Plasticity of transmembrane helix interactions in EphA2 dimers and oligomers

Abstract

AbstractLateral interactions can stabilize different EphA2 receptor assemblies in the plasma membrane in response to different ligands. Here we use two fluorescent techniques, Forster Resonance Energy Transfer (FRET) and Fluorescence Intensity Fluctuations (FIF) spectrometry, to investigate how mutations in the EphA2 transmembrane (TM) helix affect the association between full-length EphA2 molecules in the absence of ligand and in the presence of three ligands: ephrinA1-Fc, m-ephrinA1, and the YSA peptide.
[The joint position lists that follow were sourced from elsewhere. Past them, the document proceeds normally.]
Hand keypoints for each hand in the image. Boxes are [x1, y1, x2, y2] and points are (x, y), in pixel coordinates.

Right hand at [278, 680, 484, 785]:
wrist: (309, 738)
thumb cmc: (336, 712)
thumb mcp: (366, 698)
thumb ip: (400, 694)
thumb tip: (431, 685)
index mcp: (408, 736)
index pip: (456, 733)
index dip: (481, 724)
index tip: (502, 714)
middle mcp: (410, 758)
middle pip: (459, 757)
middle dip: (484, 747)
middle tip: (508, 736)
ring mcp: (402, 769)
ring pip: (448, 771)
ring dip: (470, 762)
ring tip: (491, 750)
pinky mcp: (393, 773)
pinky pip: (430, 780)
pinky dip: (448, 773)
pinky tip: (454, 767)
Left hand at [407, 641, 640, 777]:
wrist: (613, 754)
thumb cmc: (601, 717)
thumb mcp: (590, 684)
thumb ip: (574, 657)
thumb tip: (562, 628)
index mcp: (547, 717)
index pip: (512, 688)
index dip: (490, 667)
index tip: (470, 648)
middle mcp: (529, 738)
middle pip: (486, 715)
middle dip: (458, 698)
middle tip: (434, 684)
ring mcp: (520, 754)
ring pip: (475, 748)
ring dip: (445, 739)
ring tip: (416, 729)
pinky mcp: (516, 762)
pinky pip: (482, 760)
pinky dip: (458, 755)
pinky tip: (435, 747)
The EphA2 mutations we studied have been previously characterized in the context of the isolated EphA2 TM helix. Working with full-length EphA2, we observed modest effects of the mutations on receptor-receptor interaction. Our data do not support the currently accepted model of a switch between two discrete TM helix dimerization motifs corresponding to active or inactive receptor states. Instead, we propose that different dimeric/oligomeric arrangements of the EphA2 extracellular region couple to an ensemble of TM helix dimer interfaces. Plasticity in the arrangements of receptor tyrosine kinase TM helices in active dimers and oligomers may serve to facilitate the cross-phosphorylation of multiple tyrosines in different positions of the intracellular regions.